=== Task to carry out ===
Copy out every line of the material below, unchanged and in the same order.

### Input data ###

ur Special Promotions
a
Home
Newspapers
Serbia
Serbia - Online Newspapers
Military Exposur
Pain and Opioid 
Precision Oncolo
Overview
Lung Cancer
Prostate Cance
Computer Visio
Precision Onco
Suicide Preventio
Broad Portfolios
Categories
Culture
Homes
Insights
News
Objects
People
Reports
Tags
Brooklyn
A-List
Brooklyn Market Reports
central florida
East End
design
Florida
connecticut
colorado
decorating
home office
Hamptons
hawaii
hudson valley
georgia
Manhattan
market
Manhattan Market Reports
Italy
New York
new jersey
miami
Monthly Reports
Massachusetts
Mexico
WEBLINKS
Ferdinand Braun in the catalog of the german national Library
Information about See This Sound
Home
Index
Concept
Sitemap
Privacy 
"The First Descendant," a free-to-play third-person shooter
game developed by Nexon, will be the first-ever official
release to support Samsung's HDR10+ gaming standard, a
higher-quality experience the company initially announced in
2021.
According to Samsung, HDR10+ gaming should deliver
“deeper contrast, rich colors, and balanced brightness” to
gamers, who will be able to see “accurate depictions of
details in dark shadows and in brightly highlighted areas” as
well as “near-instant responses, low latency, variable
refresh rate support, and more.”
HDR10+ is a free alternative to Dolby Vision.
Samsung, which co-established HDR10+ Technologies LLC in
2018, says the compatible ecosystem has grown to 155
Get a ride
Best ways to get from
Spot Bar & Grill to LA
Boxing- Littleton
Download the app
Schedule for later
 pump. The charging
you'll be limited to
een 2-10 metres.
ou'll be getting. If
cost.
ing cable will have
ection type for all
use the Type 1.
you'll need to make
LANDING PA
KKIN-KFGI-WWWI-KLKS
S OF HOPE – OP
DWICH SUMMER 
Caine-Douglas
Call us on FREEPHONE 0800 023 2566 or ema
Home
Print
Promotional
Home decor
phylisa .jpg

###

=== Answer box ===
ur Special Promotions
a
Home
Newspapers
Serbia
Serbia - Online Newspapers
Military Exposur
Pain and Opioid 
Precision Oncolo
Overview
Lung Cancer
Prostate Cance
Computer Visio
Precision Onco
Suicide Preventio
Broad Portfolios
Categories
Culture
Homes
Insights
News
Objects
People
Reports
Tags
Brooklyn
A-List
Brooklyn Market Reports
central florida
East End
design
Florida
connecticut
colorado
decorating
home office
Hamptons
hawaii
hudson valley
georgia
Manhattan
market
Manhattan Market Reports
Italy
New York
new jersey
miami
Monthly Reports
Massachusetts
Mexico
WEBLINKS
Ferdinand Braun in the catalog of the german national Library
Information about See This Sound
Home
Index
Concept
Sitemap
Privacy 
"The First Descendant," a free-to-play third-person shooter
game developed by Nexon, will be the first-ever official
release to support Samsung's HDR10+ gaming standard, a
higher-quality experience the company initially announced in
2021.
According to Samsung, HDR10+ gaming should deliver
“deeper contrast, rich colors, and balanced brightness” to
gamers, who will be able to see “accurate depictions of
details in dark shadows and in brightly highlighted areas” as
well as “near-instant responses, low latency, variable
refresh rate support, and more.”
HDR10+ is a free alternative to Dolby Vision.
Samsung, which co-established HDR10+ Technologies LLC in
2018, says the compatible ecosystem has grown to 155
Get a ride
Best ways to get from
Spot Bar & Grill to LA
Boxing- Littleton
Download the app
Schedule for later
 pump. The charging
you'll be limited to
een 2-10 metres.
ou'll be getting. If
cost.
ing cable will have
ection type for all
use the Type 1.
you'll need to make
LANDING PA
KKIN-KFGI-WWWI-KLKS
S OF HOPE – OP
DWICH SUMMER 
Caine-Douglas
Call us on FREEPHONE 0800 023 2566 or ema
Home
Print
Promotional
Home decor
phylisa .jpg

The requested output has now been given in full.